**What this task involves**
The line containing "mouse_move(1505, 374)" marks the start; repeat it and every following line exactly through the end of the entries.

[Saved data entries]

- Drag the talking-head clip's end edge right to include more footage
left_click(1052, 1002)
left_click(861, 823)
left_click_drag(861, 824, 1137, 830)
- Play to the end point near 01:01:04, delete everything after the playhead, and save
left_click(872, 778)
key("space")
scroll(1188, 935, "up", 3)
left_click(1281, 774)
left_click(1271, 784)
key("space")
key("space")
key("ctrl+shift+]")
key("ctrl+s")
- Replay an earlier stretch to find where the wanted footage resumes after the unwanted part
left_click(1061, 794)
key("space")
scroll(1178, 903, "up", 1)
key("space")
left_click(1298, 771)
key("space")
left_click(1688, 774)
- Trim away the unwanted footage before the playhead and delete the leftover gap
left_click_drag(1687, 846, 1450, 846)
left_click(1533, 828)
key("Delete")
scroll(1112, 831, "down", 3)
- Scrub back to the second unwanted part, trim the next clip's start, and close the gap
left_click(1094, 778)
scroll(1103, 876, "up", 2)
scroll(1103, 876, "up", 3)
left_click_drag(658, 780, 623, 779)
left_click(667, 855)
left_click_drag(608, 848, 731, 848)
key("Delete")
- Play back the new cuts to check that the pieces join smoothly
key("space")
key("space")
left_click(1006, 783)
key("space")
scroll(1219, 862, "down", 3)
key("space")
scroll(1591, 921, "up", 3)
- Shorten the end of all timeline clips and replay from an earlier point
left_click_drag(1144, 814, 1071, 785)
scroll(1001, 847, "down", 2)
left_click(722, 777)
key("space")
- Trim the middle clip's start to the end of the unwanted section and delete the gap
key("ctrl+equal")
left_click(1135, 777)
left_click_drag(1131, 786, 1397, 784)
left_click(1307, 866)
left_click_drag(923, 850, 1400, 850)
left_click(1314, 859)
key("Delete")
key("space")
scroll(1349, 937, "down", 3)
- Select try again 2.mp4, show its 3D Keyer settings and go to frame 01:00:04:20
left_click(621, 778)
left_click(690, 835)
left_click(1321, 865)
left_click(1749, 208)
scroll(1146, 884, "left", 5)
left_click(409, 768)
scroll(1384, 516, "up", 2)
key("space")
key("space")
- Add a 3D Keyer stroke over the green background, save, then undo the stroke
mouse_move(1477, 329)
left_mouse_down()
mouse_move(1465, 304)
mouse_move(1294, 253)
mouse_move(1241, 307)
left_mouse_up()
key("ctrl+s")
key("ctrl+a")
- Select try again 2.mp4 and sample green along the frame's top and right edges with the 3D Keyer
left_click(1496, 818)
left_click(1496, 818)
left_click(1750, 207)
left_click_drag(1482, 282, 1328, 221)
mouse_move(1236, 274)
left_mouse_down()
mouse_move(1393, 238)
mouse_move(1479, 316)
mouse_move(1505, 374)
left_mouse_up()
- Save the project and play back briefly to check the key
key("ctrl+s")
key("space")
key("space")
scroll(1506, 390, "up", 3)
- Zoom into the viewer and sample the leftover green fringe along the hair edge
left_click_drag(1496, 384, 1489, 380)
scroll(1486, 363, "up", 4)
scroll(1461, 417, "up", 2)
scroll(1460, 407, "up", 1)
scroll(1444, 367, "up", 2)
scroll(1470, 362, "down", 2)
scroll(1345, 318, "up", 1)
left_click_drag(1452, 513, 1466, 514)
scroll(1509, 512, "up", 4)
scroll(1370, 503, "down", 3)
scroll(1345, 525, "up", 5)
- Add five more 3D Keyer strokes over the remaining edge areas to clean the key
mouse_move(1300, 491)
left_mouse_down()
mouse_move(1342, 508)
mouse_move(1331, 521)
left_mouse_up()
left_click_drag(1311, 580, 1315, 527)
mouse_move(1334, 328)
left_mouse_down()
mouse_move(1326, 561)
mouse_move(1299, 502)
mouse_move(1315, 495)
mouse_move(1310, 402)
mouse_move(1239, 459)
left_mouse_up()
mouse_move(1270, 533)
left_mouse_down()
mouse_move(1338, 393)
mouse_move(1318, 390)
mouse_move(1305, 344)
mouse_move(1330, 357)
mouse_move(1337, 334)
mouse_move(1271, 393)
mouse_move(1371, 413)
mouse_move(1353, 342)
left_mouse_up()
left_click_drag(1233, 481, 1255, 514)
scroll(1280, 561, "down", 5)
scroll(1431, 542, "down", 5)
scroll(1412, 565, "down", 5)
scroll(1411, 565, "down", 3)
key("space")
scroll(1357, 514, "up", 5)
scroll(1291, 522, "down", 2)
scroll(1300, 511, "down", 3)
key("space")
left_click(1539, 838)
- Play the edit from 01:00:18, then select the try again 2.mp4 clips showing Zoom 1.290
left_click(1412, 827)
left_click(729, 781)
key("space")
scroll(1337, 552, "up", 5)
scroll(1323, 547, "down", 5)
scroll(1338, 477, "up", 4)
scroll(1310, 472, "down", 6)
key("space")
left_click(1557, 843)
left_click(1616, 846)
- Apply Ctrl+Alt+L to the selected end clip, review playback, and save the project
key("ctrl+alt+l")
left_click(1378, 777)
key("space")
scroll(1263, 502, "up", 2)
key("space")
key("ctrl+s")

**Task result**
mouse_move(1505, 374)
left_mouse_up()
- Save the project and play back briefly to check the key
key("ctrl+s")
key("space")
key("space")
scroll(1506, 390, "up", 3)
- Zoom into the viewer and sample the leftover green fringe along the hair edge
left_click_drag(1496, 384, 1489, 380)
scroll(1486, 363, "up", 4)
scroll(1461, 417, "up", 2)
scroll(1460, 407, "up", 1)
scroll(1444, 367, "up", 2)
scroll(1470, 362, "down", 2)
scroll(1345, 318, "up", 1)
left_click_drag(1452, 513, 1466, 514)
scroll(1509, 512, "up", 4)
scroll(1370, 503, "down", 3)
scroll(1345, 525, "up", 5)
- Add five more 3D Keyer strokes over the remaining edge areas to clean the key
mouse_move(1300, 491)
left_mouse_down()
mouse_move(1342, 508)
mouse_move(1331, 521)
left_mouse_up()
left_click_drag(1311, 580, 1315, 527)
mouse_move(1334, 328)
left_mouse_down()
mouse_move(1326, 561)
mouse_move(1299, 502)
mouse_move(1315, 495)
mouse_move(1310, 402)
mouse_move(1239, 459)
left_mouse_up()
mouse_move(1270, 533)
left_mouse_down()
mouse_move(1338, 393)
mouse_move(1318, 390)
mouse_move(1305, 344)
mouse_move(1330, 357)
mouse_move(1337, 334)
mouse_move(1271, 393)
mouse_move(1371, 413)
mouse_move(1353, 342)
left_mouse_up()
left_click_drag(1233, 481, 1255, 514)
scroll(1280, 561, "down", 5)
scroll(1431, 542, "down", 5)
scroll(1412, 565, "down", 5)
scroll(1411, 565, "down", 3)
key("space")
scroll(1357, 514, "up", 5)
scroll(1291, 522, "down", 2)
scroll(1300, 511, "down", 3)
key("space")
left_click(1539, 838)
- Play the edit from 01:00:18, then select the try again 2.mp4 clips showing Zoom 1.290
left_click(1412, 827)
left_click(729, 781)
key("space")
scroll(1337, 552, "up", 5)
scroll(1323, 547, "down", 5)
scroll(1338, 477, "up", 4)
scroll(1310, 472, "down", 6)
key("space")
left_click(1557, 843)
left_click(1616, 846)
- Apply Ctrl+Alt+L to the selected end clip, review playback, and save the project
key("ctrl+alt+l")
left_click(1378, 777)
key("space")
scroll(1263, 502, "up", 2)
key("space")
key("ctrl+s")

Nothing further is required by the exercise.